Excerpted text:
########################################

In Scala to achieve the same behaviour we would do:
def fibonacci(in: Int): Int = {
  in match {
    case n if n <= 0 => 0
    case 0 | 1 => 1
    case n => fibonacci(n - 1) + fibonacci(n- 2)
  }
}
Key points:
  • The return type of the recursive method fibonacci is an Int. Recursive methods must explictly specify the return type (see: Odersky - Programming in Scala - Chapter 2).
  • It is possible to test for multiple values on the one line using the | notation. I do this to return a 1 for both 0 and 1 on line 4 of the example.
  • There is no need for multiple return statements. In Java you must use multiple return statements or multiple break statements.
  • Pattern matching is an expression which always returns something.
  • In this example, I employ a guard to check for a negative number and if it a number is negative zero is returned.
  • In Scala it is also possible to check across different types. It is also possible to use the wildcard _ notation. We didn't use either in the fibonacci, but just to illustrate these features...
    def multitypes(in: Any): String = in match {
      case i:Int => "You are an int!"
      case "Alex" => "You must be Alex"
      case s:String => "I don't know who you are but I know you are a String"
      case _ => "I haven't a clue who you are"
    }
    
Pattern matching can be used with Scala Maps to useful effect.  Suppose we have a Map to capture who we think should be playing in each position of the Lions backline for the Lions series in Austrailia.  The keys of the map will be the position in the back line and the corresponding value will be the player who we think should be playing there.  To represent a Rugby player we use a case class. Now now you Java Heads, think of the case class as an immutable POJO written in extremely concise way - they can be mutable too but for now think immutable.
case class RugbyPlayer(name: String, country: String);
val robKearney = RugbyPlayer("Rob Kearney", "Ireland");
val georgeNorth = RugbyPlayer("George North", "Wales");
val brianODriscol = RugbyPlayer("Brian O'Driscol", "Ireland");
val jonnySexton = RugbyPlayer("Jonny Sexton", "Ireland");  
val benYoungs = RugbyPlayer("Ben Youngs", "England");
    
// build a map
val lionsPlayers = Map("FullBack" -> robKearney, "RightWing" -> georgeNorth, 
      "OutsideCentre" -> brianODriscol, "Outhalf" -> jonnySexton, "Scrumhalf" -> benYoungs);
    
// Note: Unlike Java HashMaps Scala Maps can return nulls. This achieved by returing
// an Option which can either be Some or None.

########################################

Recorded data:
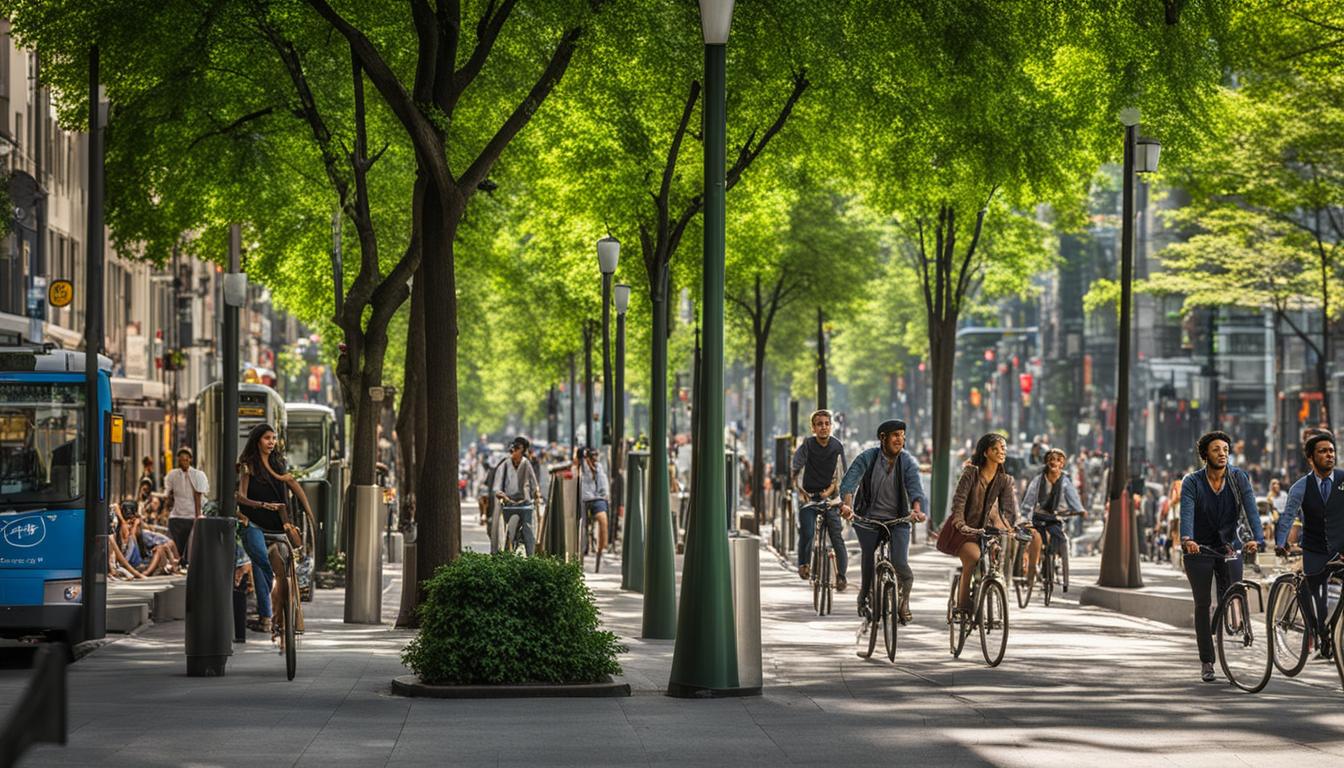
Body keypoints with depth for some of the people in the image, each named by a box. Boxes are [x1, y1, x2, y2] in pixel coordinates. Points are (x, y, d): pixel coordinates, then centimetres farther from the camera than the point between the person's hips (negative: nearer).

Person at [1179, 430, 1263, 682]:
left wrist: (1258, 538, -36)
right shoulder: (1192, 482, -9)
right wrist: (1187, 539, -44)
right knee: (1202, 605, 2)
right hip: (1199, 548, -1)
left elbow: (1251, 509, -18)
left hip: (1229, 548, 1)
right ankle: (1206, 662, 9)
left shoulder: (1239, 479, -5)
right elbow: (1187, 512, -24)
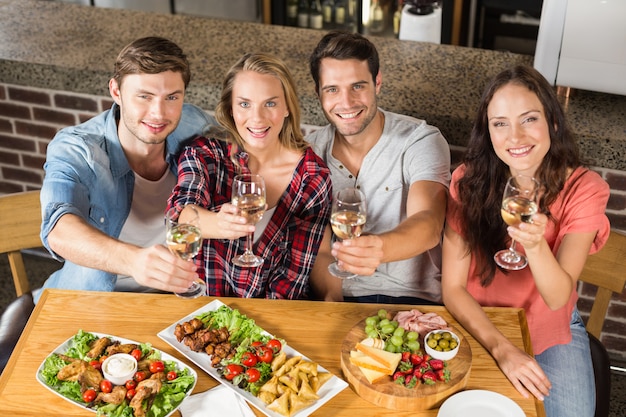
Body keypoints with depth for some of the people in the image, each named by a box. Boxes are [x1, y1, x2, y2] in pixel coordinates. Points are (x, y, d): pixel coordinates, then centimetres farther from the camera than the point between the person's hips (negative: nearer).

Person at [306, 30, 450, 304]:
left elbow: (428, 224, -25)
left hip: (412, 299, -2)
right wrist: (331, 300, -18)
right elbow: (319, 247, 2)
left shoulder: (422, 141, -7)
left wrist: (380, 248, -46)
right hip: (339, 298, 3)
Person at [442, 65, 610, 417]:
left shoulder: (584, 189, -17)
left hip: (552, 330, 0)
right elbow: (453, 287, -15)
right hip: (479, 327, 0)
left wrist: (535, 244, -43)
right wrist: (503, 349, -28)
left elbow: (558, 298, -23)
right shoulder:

########################################

Task instructions:
1/ Using the Scala pattern matching text, decide for each statement whether it agrees with the text. Answer yes or no, and quote the words of the text that decide it.
(a) Recursive methods in Scala must state their return type explicitly.
(b) Scala pattern matching needs multiple return statements.
(c) Case classes can only be immutable.
2/ Write what comes next in the Scala pattern matching text, starting right after its final comment line.

Results in order:
1/
(a) Yes: "Recursive methods must explictly specify the return type"
(b) No: "There is no need for multiple return statements."
(c) No: "they can be mutable too but for now think immutable."

2/
    
// So, if we ask for something that exists in the Map like below
println(lionsPlayers.get("Outhalf"));  
// Outputs: Some(RugbyPlayer(Jonny Sexton,Ireland))
    
// If we ask for something that is not in the Map yet like below
println(lionsPlayers.get("InsideCentre"));
// Outputs: None
In this example we have players for every position except inside centre - which we can't make up our mind about.  Scala Maps are allowed to store nulls as values.  Now in our case we don't actually store a null for inside center. So, instead of null being returned for inside centre (as what would happen if we were using a Java HashMap), the type None is returned.

For the other positions in the back line, we have matching values and the type Some is returned which wraps around the corresponding RugbyPlayer. (Note: both Some and None extend from Option).

We can write a function which pattern matches on the returned value from the HashMap and returns us something a little more user friendly.
def show(x: Option[RugbyPlayer]) = x match {
  case Some(rugbyPlayerExt) => rugbyPlayerExt.name  // If a rugby player is matched return its name
  case None => "Not decided yet ?" // 
}
println(show(lionsPlayers.get("Outhalf")))  // outputs: Jonny Sexton
println(show(lionsPlayers.get("InsideCentre"))) // Outputs: Not decided yet
This example doesn't just illustrate pattern matching but another concept known as extraction. The rugby player when matched is extracted and assigned to the rugbyPlayerExt.  We can then return the value of the rugby player's name by getting it from rugbyPlayerExt.  In fact, we can also add a guard and change around some logic. Suppose we had a biased journalist (Stephen Jones) who didn't want any Irish players in the team. He could implement his own biased function to check for Irish players
def biasedShow(x: Option[RugbyPlayer]) = x match {
  case Some(rugbyPlayerExt) if rugbyPlayerExt.country == "Ireland" => 
     rugbyPlayerExt.name + ", don't pick him."
  case Some(rugbyPlayerExt) => rugbyPlayerExt.name
  case None => "Not decided yet ?"
}
println(biasedShow(lionsPlayers.get("Outhalf"))) // Outputs Jonny... don't pick him
println(biasedShow(lionsPlayers.get("Scrumhalf"))) // Outputs Ben Youngs

Pattern matching Collections

Scala also provides some powerful pattern matching features for Collections. Here's a trivial exampe for getting the length of a list.
def length[A](list : List[A]) : Int = list match {
  case _ :: tail => 1 + length(tail)
  case Nil => 0
}
And suppose we want to parse arguments from a tuple...
  def parseArgument(arg : String, value: Any) = (arg, value) match {
    case ("-l", lang) => setLanguage(lang)  
    case ("-o" | "--optim", n : Int) if ((0 < n) && (n <= 3)) => setOptimizationLevel(n)
    case ("-h" | "--help", null) => displayHelp()
    case bad => badArgument(bad)
  }

Single Parameter functions

Consider a list of numbers from 1 to 10. The filter method takes a single parameter function that returns true or false. The single parameter function can be applied for every element in the list and will return true or false for every element. The elements that return true will be filtered in; the elements that return false will be filtered out of the resultant list.
scala> val myList = List(1,2,3,4,5,6,7,8,9,10)
myList: List[Int] = List(1, 2, 3, 4, 5, 6, 7, 8, 9, 10)

scala> myList.filter(x => x % 2 ==1)
res13: List[Int] = List(1, 3, 5, 7, 9)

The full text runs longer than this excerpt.